◆ WORK ITEM: The goal here is an exact copy of the entries below, without their pictures.
[SOURCE DATA]
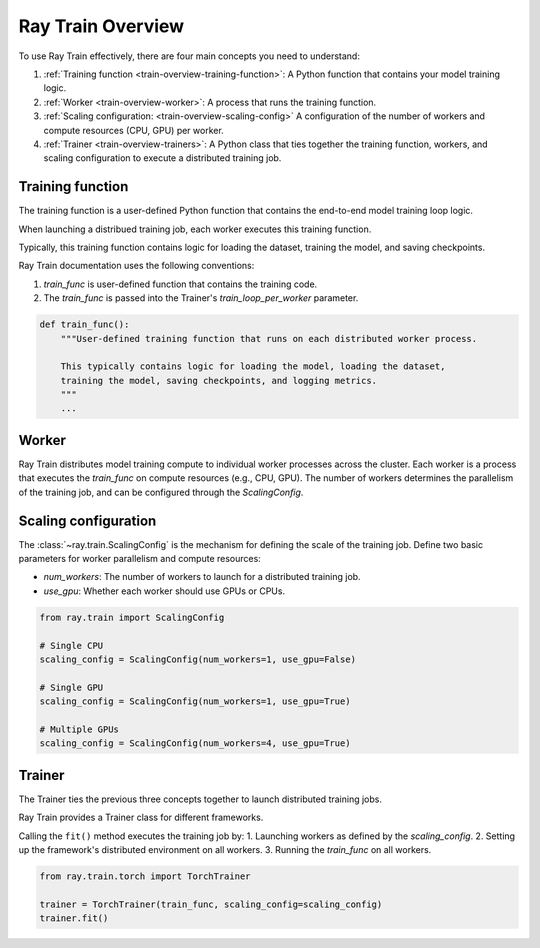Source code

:.. _train-key-concepts:

.. _train-overview:

Ray Train Overview
==================
    
.. .. image:: ./images/train-concepts.svg
        

To use Ray Train effectively, there are four main concepts you need to understand:

#. :ref:`Training function <train-overview-training-function>`: A Python function that contains your model training logic.
#. :ref:`Worker <train-overview-worker>`: A process that runs the training function.
#. :ref:`Scaling configuration: <train-overview-scaling-config>` A configuration of the number of workers and compute resources (CPU, GPU) per worker.
#. :ref:`Trainer <train-overview-trainers>`: A Python class that ties together the training function, workers, and scaling configuration to execute a distributed training job.

.. _train-overview-training-function:

Training function
-----------------

The training function is a user-defined Python function that contains the end-to-end model training loop logic.

When launching a distribued training job, each worker executes this training function.

Typically, this training function contains logic for loading the dataset, training the model, and saving checkpoints.

Ray Train documentation uses the following conventions:

#. `train_func` is user-defined function that contains the training code.
#. The `train_func` is passed into the Trainer's `train_loop_per_worker` parameter.

.. code-block:: python

    def train_func():
        """User-defined training function that runs on each distributed worker process.
        
        This typically contains logic for loading the model, loading the dataset, 
        training the model, saving checkpoints, and logging metrics.
        """
        ...

.. _train-overview-worker:

Worker
------

Ray Train distributes model training compute to individual worker processes across the cluster. 
Each worker is a process that executes the `train_func` on compute resources (e.g., CPU, GPU). 
The number of workers determines the parallelism of the training job, and can be configured through the `ScalingConfig`.

.. Ray Train abstracts away the allocation and orchestration of nodes and compute resources for workers.
.. The user defines the number of workers in the scaling configuration.
.. The number of workers typically equals the aggregate number of GPUs (or CPUs?) you are allocating to the entire training job.

.. _train-overview-scaling-config:

Scaling configuration
---------------------

The :class:`~ray.train.ScalingConfig` is the mechanism for defining the scale of the training job.
Define two basic parameters for worker parallelism and compute resources:

* `num_workers`: The number of workers to launch for a distributed training job.
* `use_gpu`: Whether each worker should use GPUs or CPUs. 

.. code-block:: python

    from ray.train import ScalingConfig

    # Single CPU
    scaling_config = ScalingConfig(num_workers=1, use_gpu=False)

    # Single GPU
    scaling_config = ScalingConfig(num_workers=1, use_gpu=True)

    # Multiple GPUs
    scaling_config = ScalingConfig(num_workers=4, use_gpu=True)

.. _train-overview-trainers:

Trainer
-------

The Trainer ties the previous three concepts together to launch distributed training jobs.

Ray Train provides a Trainer class for different frameworks.

Calling the ``fit()`` method executes the training job by:
1. Launching workers as defined by the `scaling_config`.
2. Setting up the framework's distributed environment on all workers.
3. Running the `train_func` on all workers.

.. code-block:: python

    from ray.train.torch import TorchTrainer
    
    trainer = TorchTrainer(train_func, scaling_config=scaling_config)
    trainer.fit()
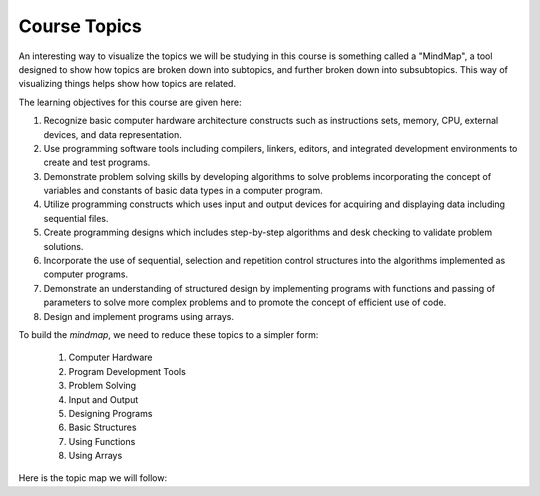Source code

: Course Topics
#############

An interesting way to visualize the topics we will be studying in this course
is something called a "MindMap", a tool designed to show how topics are broken
down into subtopics, and further broken down into subsubtopics. This way of
visualizing things helps show how topics are related.

The learning objectives for this course are given here:

1.  Recognize basic computer hardware architecture constructs such as
    instructions sets, memory, CPU, external devices, and data representation.

2.  Use programming software tools including compilers, linkers, editors, and
    integrated development environments to create and test programs.

3.  Demonstrate problem solving skills by developing algorithms to solve
    problems incorporating the concept of variables and constants of basic data
    types in a computer program.

4.  Utilize programming constructs which uses input and output devices for
    acquiring and displaying data including sequential files.

5.  Create programming designs which includes step-by-step algorithms and desk
    checking to validate problem solutions.

6.  Incorporate the use of sequential, selection and repetition control
    structures into the algorithms implemented as computer programs.

7.  Demonstrate an understanding of structured design by implementing programs
    with functions and passing of parameters to solve more complex problems and to
    promote the concept of efficient use of code.

8.  Design and implement programs using arrays.



To build the `mindmap`, we need to reduce these topics to a simpler form:

    1. Computer Hardware

    2. Program Development Tools

    3. Problem Solving

    4. Input and Output

    5. Designing Programs

    6. Basic Structures

    7. Using Functions

    8. Using Arrays


Here is the topic map we will follow:

..  circuits::
    :align: center
    :width: 600
    :tikzlibs: mindmap

    [root concept/.append style={concept color=blue!20, minimum size=2cm},
        level 1 concept/.append style={level distance=7cm, sibling angle=45},
        mindmap]
    \node [concept] {Programming\\Fundamentals}
        [clockwise from=90]
        child [concept color=red!50] {node [concept] {Hardware} 
            [clockwise from=170]
            child {node [concept] {Processor} }
            child {node [concept] {Memory} }
            child {node [concept] {Disk Drives} }
        }
        child [concept color=blue!50] {node [concept] {Dev\\Tools} 
            [clockwise from=100]
            child {node [concept] {Editors} }
            child {node [concept] {Compilers} }
            child {node [concept] {Debuggers} }
        }
        child [concept color=green!50] {node [concept] {Problem\\Solving} 
            [clockwise from=40]
            child {node [concept] {Logical\\Thinking} }
            child {node [concept] {Basic\\Strictures} }
            child {node [concept] {Pseudo\\Code} }
        }
        child [concept color=green!50] {node [concept] {Designing\\Programs}
            [clockwise from=0]
            child {node [concept] {Top-Down} }
            child {node [concept] {Baby Steps} } 
        }
        child [concept color=green!50] {node [concept] {Basic\\Structures}
           [clockwise from=-20]
           child {node [concept] {Sequence} }
           child {node [concept] {Decisions} }            
           child {node [concept] {Loops} }
        }
        child [concept color=red!50] {node [concept] {Input\\Output} 
            [clockwise from=10]
            child {node [concept] {Keyboard} }
            child {node [concept] {Screen} }
            child {node [concept] {Files} }
        }
        child [concept color=blue!50] {node [concept] {Functions} 
            [clockwise from=-40]
            child {node [concept] {Parameters} }
            child {node [concept] {Local\\Variables} }
            child {node [concept] {Return\\Values} }
            child {node [concept] {Testing} }
        }
        child [concept] {node [concept] {Arrays} 
            [clockwise from=-75]
            child {node [concept] {Dimensions} }
            child {node [concept] {Data} }
            child {node [concept] {Strings} }
        };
[/SOURCE DATA]
◆ ANSWER SPACE:
Source code

:.. _train-key-concepts:

.. _train-overview:

Ray Train Overview
==================
    
.. .. image:: ./images/train-concepts.svg
        

To use Ray Train effectively, there are four main concepts you need to understand:

#. :ref:`Training function <train-overview-training-function>`: A Python function that contains your model training logic.
#. :ref:`Worker <train-overview-worker>`: A process that runs the training function.
#. :ref:`Scaling configuration: <train-overview-scaling-config>` A configuration of the number of workers and compute resources (CPU, GPU) per worker.
#. :ref:`Trainer <train-overview-trainers>`: A Python class that ties together the training function, workers, and scaling configuration to execute a distributed training job.

.. _train-overview-training-function:

Training function
-----------------

The training function is a user-defined Python function that contains the end-to-end model training loop logic.

When launching a distribued training job, each worker executes this training function.

Typically, this training function contains logic for loading the dataset, training the model, and saving checkpoints.

Ray Train documentation uses the following conventions:

#. `train_func` is user-defined function that contains the training code.
#. The `train_func` is passed into the Trainer's `train_loop_per_worker` parameter.

.. code-block:: python

    def train_func():
        """User-defined training function that runs on each distributed worker process.
        
        This typically contains logic for loading the model, loading the dataset, 
        training the model, saving checkpoints, and logging metrics.
        """
        ...

.. _train-overview-worker:

Worker
------

Ray Train distributes model training compute to individual worker processes across the cluster. 
Each worker is a process that executes the `train_func` on compute resources (e.g., CPU, GPU). 
The number of workers determines the parallelism of the training job, and can be configured through the `ScalingConfig`.

.. Ray Train abstracts away the allocation and orchestration of nodes and compute resources for workers.
.. The user defines the number of workers in the scaling configuration.
.. The number of workers typically equals the aggregate number of GPUs (or CPUs?) you are allocating to the entire training job.

.. _train-overview-scaling-config:

Scaling configuration
---------------------

The :class:`~ray.train.ScalingConfig` is the mechanism for defining the scale of the training job.
Define two basic parameters for worker parallelism and compute resources:

* `num_workers`: The number of workers to launch for a distributed training job.
* `use_gpu`: Whether each worker should use GPUs or CPUs. 

.. code-block:: python

    from ray.train import ScalingConfig

    # Single CPU
    scaling_config = ScalingConfig(num_workers=1, use_gpu=False)

    # Single GPU
    scaling_config = ScalingConfig(num_workers=1, use_gpu=True)

    # Multiple GPUs
    scaling_config = ScalingConfig(num_workers=4, use_gpu=True)

.. _train-overview-trainers:

Trainer
-------

The Trainer ties the previous three concepts together to launch distributed training jobs.

Ray Train provides a Trainer class for different frameworks.

Calling the ``fit()`` method executes the training job by:
1. Launching workers as defined by the `scaling_config`.
2. Setting up the framework's distributed environment on all workers.
3. Running the `train_func` on all workers.

.. code-block:: python

    from ray.train.torch import TorchTrainer
    
    trainer = TorchTrainer(train_func, scaling_config=scaling_config)
    trainer.fit()
Source code

: Course Topics
#############

An interesting way to visualize the topics we will be studying in this course
is something called a "MindMap", a tool designed to show how topics are broken
down into subtopics, and further broken down into subsubtopics. This way of
visualizing things helps show how topics are related.

The learning objectives for this course are given here:

1.  Recognize basic computer hardware architecture constructs such as
    instructions sets, memory, CPU, external devices, and data representation.

2.  Use programming software tools including compilers, linkers, editors, and
    integrated development environments to create and test programs.

3.  Demonstrate problem solving skills by developing algorithms to solve
    problems incorporating the concept of variables and constants of basic data
    types in a computer program.

4.  Utilize programming constructs which uses input and output devices for
    acquiring and displaying data including sequential files.

5.  Create programming designs which includes step-by-step algorithms and desk
    checking to validate problem solutions.

6.  Incorporate the use of sequential, selection and repetition control
    structures into the algorithms implemented as computer programs.

7.  Demonstrate an understanding of structured design by implementing programs
    with functions and passing of parameters to solve more complex problems and to
    promote the concept of efficient use of code.

8.  Design and implement programs using arrays.



To build the `mindmap`, we need to reduce these topics to a simpler form:

    1. Computer Hardware

    2. Program Development Tools

    3. Problem Solving

    4. Input and Output

    5. Designing Programs

    6. Basic Structures

    7. Using Functions

    8. Using Arrays


Here is the topic map we will follow:

..  circuits::
    :align: center
    :width: 600
    :tikzlibs: mindmap

    [root concept/.append style={concept color=blue!20, minimum size=2cm},
        level 1 concept/.append style={level distance=7cm, sibling angle=45},
        mindmap]
    \node [concept] {Programming\\Fundamentals}
        [clockwise from=90]
        child [concept color=red!50] {node [concept] {Hardware} 
            [clockwise from=170]
            child {node [concept] {Processor} }
            child {node [concept] {Memory} }
            child {node [concept] {Disk Drives} }
        }
        child [concept color=blue!50] {node [concept] {Dev\\Tools} 
            [clockwise from=100]
            child {node [concept] {Editors} }
            child {node [concept] {Compilers} }
            child {node [concept] {Debuggers} }
        }
        child [concept color=green!50] {node [concept] {Problem\\Solving} 
            [clockwise from=40]
            child {node [concept] {Logical\\Thinking} }
            child {node [concept] {Basic\\Strictures} }
            child {node [concept] {Pseudo\\Code} }
        }
        child [concept color=green!50] {node [concept] {Designing\\Programs}
            [clockwise from=0]
            child {node [concept] {Top-Down} }
            child {node [concept] {Baby Steps} } 
        }
        child [concept color=green!50] {node [concept] {Basic\\Structures}
           [clockwise from=-20]
           child {node [concept] {Sequence} }
           child {node [concept] {Decisions} }            
           child {node [concept] {Loops} }
        }
        child [concept color=red!50] {node [concept] {Input\\Output} 
            [clockwise from=10]
            child {node [concept] {Keyboard} }
            child {node [concept] {Screen} }
            child {node [concept] {Files} }
        }
        child [concept color=blue!50] {node [concept] {Functions} 
            [clockwise from=-40]
            child {node [concept] {Parameters} }
            child {node [concept] {Local\\Variables} }
            child {node [concept] {Return\\Values} }
            child {node [concept] {Testing} }
        }
        child [concept] {node [concept] {Arrays} 
            [clockwise from=-75]
            child {node [concept] {Dimensions} }
            child {node [concept] {Data} }
            child {node [concept] {Strings} }
        };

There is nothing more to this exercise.